I’ve been walking into walls, bumping into corners, and stubbing and hitting my toes on a lot of things lately. It’s really weird. Somehow my brain is telling my body to cut corners when there are actually obstacles and things in the way.
For example, the other day when I was bee lining towards the front door to leave the house, my brain failed to register that there was a corner I needed to maneuver around, and I smashed my shoulder hard, right into the wall. This was not an isolated incident, because I’ve also been tripping over and smashing my feet into bedposts, table legs, couch corners, and half-opened doors a lot in the past few weeks. It’s ridiculous, because this is my own house we’re talking about here.
So, of course, I complained to Winnie, after having cursed the bed frame I just maimed myself against, and she, very logically and rationally, said, “Why don’t you just look where your feet is going?”
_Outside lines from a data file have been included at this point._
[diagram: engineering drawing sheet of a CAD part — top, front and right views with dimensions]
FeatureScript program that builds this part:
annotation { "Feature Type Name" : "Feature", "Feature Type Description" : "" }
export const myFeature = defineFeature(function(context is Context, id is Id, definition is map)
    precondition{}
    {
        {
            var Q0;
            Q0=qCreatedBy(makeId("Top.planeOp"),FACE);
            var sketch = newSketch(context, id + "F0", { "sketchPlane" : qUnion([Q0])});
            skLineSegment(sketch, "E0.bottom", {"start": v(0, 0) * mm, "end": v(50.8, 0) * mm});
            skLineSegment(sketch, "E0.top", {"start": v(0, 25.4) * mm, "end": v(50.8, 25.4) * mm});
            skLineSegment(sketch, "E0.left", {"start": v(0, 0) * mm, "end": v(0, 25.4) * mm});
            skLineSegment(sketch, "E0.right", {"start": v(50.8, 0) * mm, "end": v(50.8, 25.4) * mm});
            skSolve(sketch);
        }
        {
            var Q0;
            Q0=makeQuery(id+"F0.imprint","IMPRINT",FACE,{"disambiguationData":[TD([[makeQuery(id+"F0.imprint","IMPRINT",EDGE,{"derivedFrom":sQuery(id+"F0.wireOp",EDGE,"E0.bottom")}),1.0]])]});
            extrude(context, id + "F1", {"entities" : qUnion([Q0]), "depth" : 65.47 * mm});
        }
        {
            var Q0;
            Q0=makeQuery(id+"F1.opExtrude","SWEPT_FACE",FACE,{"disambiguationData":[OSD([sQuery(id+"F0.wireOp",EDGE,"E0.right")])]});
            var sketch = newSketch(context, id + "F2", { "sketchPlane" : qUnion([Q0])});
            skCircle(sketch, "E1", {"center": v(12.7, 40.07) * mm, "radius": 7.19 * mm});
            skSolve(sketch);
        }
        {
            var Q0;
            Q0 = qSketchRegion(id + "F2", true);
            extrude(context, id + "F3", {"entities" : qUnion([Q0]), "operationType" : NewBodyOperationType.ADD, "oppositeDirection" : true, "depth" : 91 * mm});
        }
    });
To this, I replied, “Because I learned to walk 34 years ago. It’s more important for me to look at the destination, rather than looking at my feet.”
But then, it clicked.
The epiphany didn’t come to me at that moment, but the next day, it dawned on me. I do this all the time in my life. I try so hard to look ahead; but ironically, it’s the things right in front of me – that I am not paying attention to – that’s always tripping me up and getting in my way. My mind is too focused on the future, the “what-ifs,” that I don’t stay in the here-and-now, the present, dealing with what is in front of me.
Some people say time travel is impossible, but I don’t think so. I spend most of my time in the future, worrying and trying to anticipate everything that could go wrong. I play out all the possible scenarios on things I care about most, trying to forecast the future, good and bad. This is how I cope with feeling vulnerable – a way to feel some sort of control over the chaos I sometimes feel inside. It is a buffer.
Unfortunately, it removes me from the present, and I wind up feeling indifferent and removed, missing out on the joys and sorrows of the moment, living my life as if I am reading about it in a non-fiction novel, instead of actually living it. (I also psychoanalyze and navel-gaze about the past a lot, internally gridlocked on old hurts and issues, and then defensively tries to predict about the future, but then, that’s another topic in itself.)
Perhaps I do this, because then I don’t have to risk feeling sad, angry, hurt, jealous, disappointed, rejected (perhaps more accurately, self-rejected), and ashamed. But I also miss out on feeling happy, satisfaction, contentment, accomplished, accepted, joy, peace, courage, forgiveness, restoration, or healing. If I avoid feeling sad, I will also avoid feeling truly happy.
I cannot choose one without the other, and from my personal journey, the negative more difficult emotions wind up surfacing in cold forms anyways; ie, bitterness, anxiety, depression, and psychosomatic issues. We can’t entirely ignore it.
Like I said, ironically, it’s the things right in front of me that wind up tripping me up and running me into walls. It’s the things right in front of me that I choose not to focus on that will eventually hurt me in the end.
Maybe I should regularly take out my contacts and let my near-sightedness do its job.